One of the most important challenge when working with tabular dataset before feeding into the machine learning model is preprocessing data because the quality of data and the useful information that can be derived from it directly affects the ability of model to learn. In the real world application, the raw dataset is kind of messy which needs some skills to clean it.

This blog will cover some tricks that I found quite useful when dealing with messy data.

Pandas tricks

Most of the time when doing tabular dataset we will usually import data into dataframe of pandas. Knowing how to deal with pandas will save us a lot of time of computation with better code readability and versatility.

Pandas Profile for data exploration

Pandas profiling is an open source Python module with which we can quickly do an exploratory data analysis with just a few lines of code.

from pandas_profiling import ProfileReport

profile = ProfileReport(dataframe)

Configure Options & Settings

We usually have to work with a dataframe containing many columns which will collape when reading it. If we want to read all columns of dataframe, we can configure its options at interpreter startup.

pd.options.display.max_columns = 500

#or 

pd.set_option('display.max_columns', 500)

Split a column into multiple columns

Some dataframe columns contain concatenation of data which should be splitted into multiple columns

df = pd.DataFrame({'Name_Age': ['Smith_32', 'Nadal', 
                           'Federer_36']})

Transcribed page text:
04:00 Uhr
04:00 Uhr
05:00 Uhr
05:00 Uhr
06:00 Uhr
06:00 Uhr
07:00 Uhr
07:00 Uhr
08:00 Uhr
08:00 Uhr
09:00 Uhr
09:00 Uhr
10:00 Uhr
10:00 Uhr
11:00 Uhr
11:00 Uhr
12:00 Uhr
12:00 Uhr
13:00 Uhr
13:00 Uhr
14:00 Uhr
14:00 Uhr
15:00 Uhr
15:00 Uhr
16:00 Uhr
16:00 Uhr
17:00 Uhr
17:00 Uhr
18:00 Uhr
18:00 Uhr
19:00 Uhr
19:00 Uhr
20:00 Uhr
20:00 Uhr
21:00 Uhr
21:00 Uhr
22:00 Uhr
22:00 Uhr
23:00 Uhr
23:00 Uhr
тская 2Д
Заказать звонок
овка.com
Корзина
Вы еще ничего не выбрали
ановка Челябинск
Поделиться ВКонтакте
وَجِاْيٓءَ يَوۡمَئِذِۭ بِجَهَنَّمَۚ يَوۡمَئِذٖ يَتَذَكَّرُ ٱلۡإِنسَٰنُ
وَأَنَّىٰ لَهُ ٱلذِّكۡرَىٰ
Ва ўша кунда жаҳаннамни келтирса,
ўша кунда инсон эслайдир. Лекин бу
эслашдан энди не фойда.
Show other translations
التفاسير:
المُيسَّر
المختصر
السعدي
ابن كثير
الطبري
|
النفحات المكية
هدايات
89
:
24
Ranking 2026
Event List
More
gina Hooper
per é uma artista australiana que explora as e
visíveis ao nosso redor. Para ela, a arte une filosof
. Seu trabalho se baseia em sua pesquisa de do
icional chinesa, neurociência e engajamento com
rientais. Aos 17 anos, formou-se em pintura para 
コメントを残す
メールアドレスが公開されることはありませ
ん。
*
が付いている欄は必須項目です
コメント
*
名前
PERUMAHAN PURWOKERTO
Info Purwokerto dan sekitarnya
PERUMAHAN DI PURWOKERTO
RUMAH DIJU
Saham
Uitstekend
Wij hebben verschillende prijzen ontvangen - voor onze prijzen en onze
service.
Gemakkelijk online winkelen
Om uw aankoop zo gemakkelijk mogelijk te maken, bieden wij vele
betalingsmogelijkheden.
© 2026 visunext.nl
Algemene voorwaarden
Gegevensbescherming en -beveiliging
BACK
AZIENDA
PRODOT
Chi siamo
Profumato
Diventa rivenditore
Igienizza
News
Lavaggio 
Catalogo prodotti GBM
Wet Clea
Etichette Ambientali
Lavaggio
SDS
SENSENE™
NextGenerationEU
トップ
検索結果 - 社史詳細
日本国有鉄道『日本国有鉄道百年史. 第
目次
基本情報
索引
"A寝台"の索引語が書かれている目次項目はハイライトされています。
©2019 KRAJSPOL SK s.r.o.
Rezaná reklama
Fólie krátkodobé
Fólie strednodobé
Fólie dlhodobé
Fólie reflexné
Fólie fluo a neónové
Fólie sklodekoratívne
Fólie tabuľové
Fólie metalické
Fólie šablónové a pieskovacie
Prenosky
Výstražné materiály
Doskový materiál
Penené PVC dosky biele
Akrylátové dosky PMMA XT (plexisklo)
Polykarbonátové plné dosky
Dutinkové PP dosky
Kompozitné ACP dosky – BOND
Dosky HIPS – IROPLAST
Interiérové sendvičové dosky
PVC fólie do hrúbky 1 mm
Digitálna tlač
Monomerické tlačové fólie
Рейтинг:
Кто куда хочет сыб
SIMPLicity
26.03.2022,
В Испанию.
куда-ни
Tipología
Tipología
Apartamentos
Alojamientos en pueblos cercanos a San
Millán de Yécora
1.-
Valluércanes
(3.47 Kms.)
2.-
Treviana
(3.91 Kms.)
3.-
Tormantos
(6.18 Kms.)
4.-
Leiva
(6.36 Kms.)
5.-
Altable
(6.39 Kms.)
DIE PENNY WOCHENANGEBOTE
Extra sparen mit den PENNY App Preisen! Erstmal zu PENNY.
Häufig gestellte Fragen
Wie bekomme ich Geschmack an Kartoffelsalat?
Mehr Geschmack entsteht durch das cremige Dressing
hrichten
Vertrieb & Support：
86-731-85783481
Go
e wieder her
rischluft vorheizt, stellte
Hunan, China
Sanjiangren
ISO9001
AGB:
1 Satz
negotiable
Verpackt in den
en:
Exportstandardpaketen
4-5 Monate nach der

JOB ITEM A> Reproduce the passage of the data-preprocessing text starting at "Configure Options &" and ending at "at interpreter startup.".
JOB ITEM B> Express the records as a JSON list of strings with one string per line, starting at the first line of the records and ending at the line containing "Поделиться ВКонтакте", both included. Omit blank lines and include nothing beyond that range.
The records have no connection to the data-preprocessing text.

YOUR RESPONSE A>
Configure Options & Settings

We usually have to work with a dataframe containing many columns which will collape when reading it. If we want to read all columns of dataframe, we can configure its options at interpreter startup.

YOUR RESPONSE B>
[
  "04:00 Uhr",
  "04:00 Uhr",
  "05:00 Uhr",
  "05:00 Uhr",
  "06:00 Uhr",
  "06:00 Uhr",
  "07:00 Uhr",
  "07:00 Uhr",
  "08:00 Uhr",
  "08:00 Uhr",
  "09:00 Uhr",
  "09:00 Uhr",
  "10:00 Uhr",
  "10:00 Uhr",
  "11:00 Uhr",
  "11:00 Uhr",
  "12:00 Uhr",
  "12:00 Uhr",
  "13:00 Uhr",
  "13:00 Uhr",
  "14:00 Uhr",
  "14:00 Uhr",
  "15:00 Uhr",
  "15:00 Uhr",
  "16:00 Uhr",
  "16:00 Uhr",
  "17:00 Uhr",
  "17:00 Uhr",
  "18:00 Uhr",
  "18:00 Uhr",
  "19:00 Uhr",
  "19:00 Uhr",
  "20:00 Uhr",
  "20:00 Uhr",
  "21:00 Uhr",
  "21:00 Uhr",
  "22:00 Uhr",
  "22:00 Uhr",
  "23:00 Uhr",
  "23:00 Uhr",
  "тская 2Д",
  "Заказать звонок",
  "овка.com",
  "Корзина",
  "Вы еще ничего не выбрали",
  "ановка Челябинск",
  "Поделиться ВКонтакте"
]